Although the exact mechanism of diuretic-induced hyperuricemia remains unknown, hydrochlorothiazide (HCTZ) may increase UA levels through diverse mechanisms, including impairment of UA secretion secondary to volume depletion, inhibition of UA efflux by multidrug resistance protein 4 and increasing UA reuptake through direct effects on organic anion transporters [24, 27, 28].
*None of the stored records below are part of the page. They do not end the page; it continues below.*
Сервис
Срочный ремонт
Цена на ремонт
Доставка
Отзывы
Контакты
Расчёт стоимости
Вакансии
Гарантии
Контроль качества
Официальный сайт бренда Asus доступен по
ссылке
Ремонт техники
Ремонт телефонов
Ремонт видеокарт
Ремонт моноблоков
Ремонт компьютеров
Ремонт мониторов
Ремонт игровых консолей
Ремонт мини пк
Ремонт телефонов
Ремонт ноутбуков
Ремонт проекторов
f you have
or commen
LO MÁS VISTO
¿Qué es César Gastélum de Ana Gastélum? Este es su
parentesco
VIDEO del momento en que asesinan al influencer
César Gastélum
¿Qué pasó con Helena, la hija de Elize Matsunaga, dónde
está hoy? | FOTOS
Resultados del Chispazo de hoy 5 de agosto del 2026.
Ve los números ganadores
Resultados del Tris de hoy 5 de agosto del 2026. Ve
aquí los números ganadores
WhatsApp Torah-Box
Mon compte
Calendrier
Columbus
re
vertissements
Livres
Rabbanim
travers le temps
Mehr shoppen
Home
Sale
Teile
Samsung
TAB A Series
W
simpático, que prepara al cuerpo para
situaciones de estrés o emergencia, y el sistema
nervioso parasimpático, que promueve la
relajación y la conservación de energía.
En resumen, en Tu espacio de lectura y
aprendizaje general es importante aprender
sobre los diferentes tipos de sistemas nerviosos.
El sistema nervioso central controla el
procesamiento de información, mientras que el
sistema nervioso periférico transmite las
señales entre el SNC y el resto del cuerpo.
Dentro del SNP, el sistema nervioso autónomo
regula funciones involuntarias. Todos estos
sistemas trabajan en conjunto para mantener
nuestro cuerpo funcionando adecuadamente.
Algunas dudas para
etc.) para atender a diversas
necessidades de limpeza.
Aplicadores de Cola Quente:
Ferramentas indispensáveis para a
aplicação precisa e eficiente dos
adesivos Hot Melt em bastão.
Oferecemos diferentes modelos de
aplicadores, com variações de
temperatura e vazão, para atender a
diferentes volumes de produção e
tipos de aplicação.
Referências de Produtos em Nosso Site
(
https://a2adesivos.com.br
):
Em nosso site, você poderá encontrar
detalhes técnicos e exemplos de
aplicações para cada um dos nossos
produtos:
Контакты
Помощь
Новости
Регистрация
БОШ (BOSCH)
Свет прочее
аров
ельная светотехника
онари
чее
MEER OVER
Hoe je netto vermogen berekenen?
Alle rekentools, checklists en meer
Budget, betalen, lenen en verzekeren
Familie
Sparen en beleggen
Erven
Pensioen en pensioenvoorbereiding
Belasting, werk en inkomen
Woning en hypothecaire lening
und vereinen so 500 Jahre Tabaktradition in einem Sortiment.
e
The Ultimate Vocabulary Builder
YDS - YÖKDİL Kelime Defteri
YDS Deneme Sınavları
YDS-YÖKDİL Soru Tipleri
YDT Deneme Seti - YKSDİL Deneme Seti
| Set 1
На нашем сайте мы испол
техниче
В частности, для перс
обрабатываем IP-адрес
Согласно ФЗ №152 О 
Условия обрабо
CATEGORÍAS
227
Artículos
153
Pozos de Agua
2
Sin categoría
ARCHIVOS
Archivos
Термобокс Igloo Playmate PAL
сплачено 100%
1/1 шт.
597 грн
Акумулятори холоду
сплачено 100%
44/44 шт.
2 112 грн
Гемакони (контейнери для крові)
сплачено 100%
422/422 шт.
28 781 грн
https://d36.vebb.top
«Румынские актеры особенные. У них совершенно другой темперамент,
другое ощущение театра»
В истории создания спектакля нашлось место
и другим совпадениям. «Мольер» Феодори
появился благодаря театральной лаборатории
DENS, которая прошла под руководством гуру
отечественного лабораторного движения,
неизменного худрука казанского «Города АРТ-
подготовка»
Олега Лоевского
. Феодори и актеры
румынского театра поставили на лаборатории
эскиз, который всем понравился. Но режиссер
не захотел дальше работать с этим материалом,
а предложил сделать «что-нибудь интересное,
Some genetic predictors of metabolic adverse effects, such as triglyceride or total cholesterol elevations, were analyzed in hypertensive patients treated with diuretics [28]. Similarly, several novel gene regions (LUC7L2, COX18/ANKRD17, FTO, PADI4, and PARD3B) in African Americans and one region (GRIN3A) in Caucasians [29] were associated with HCTZ-induced UA elevations in the PEAR study; however, to our knowledge, there is no pharmacogenomic study on diuretic-induced UA elevations in East Asian or Japanese hypertensives. In the present study, three SNPs associated with an increase in UA after treatment with indapamide were suggested. First, rs17067290, out of a specific gene, was associated with a frequency of UA elevation >1 mg/dl after indapamide treatment, as shown in Fig. 3. Regarding the other two SNPs, rs2429085 was located in the sparc/osteonectin, cwcv and kazal-like domains proteoglycan 1 (SPOCK1) gene, and rs2072883 indicated a significant difference in the recessive model. This SNP is located in the tubulin tyrosine ligase-like family member 1 (TTLL1) gene, as shown in Fig. 4. Regarding SPOCK1, proteoglycans, which consist of a core protein and covalently linked glycosaminoglycans, are components of the extracellular matrix. SPOCK encodes a member of a novel Ca2+-binding proteoglycan family. Polyglutamylases, such as TTLL1, catalyze polyglutamylation, a reversible posttranslational protein modification that results in the addition of polyglutamate chains to the C termini of tubulins and other proteins. Polyglutamylases also add glutamate side chains to glutamate residues within the primary protein sequence. We could not clearly explain the role of these two gene variations in SPOCK1 and TTLL1 in UA elevation after indapamide treatment. Functional investigation should be necessary.

The study limitations are as follows: because this study was a crossover design using three antihypertensive drugs, recruitment of subjects was not easy even in a multicenter study. This was the main reason for the relatively small sample size and the lack of a replication study in this study. As described in the statistical analysis, the p value was very low at <1.72 × 10−7 (0.05/290698 SNPs) after Bonferroni correction. Only rs2072883 met this significant p value level even after adjustment by confounding factors. Other presented SNPs are potential susceptible signals.

Taken together, the present study results indicate that diuretic treatment, such as indapamide, may increase serum UA levels in patients with higher office BP and metabolic abnormalities, especially in patients with specific genetic polymorphisms presented in this study. We should use diuretics for hypertensive patients with attention to the risk of hyperuricemia and gout.

In conclusion, office and home BP levels decreased after treatment with indapamide. The increase in UA due to indapamide was prominent in patients with high BP or plasma glucose and was associated with the decline in renal function. A possibility that some SNPs associate with an increase in UA after treatment with a thiazide-like diuretic was suggested.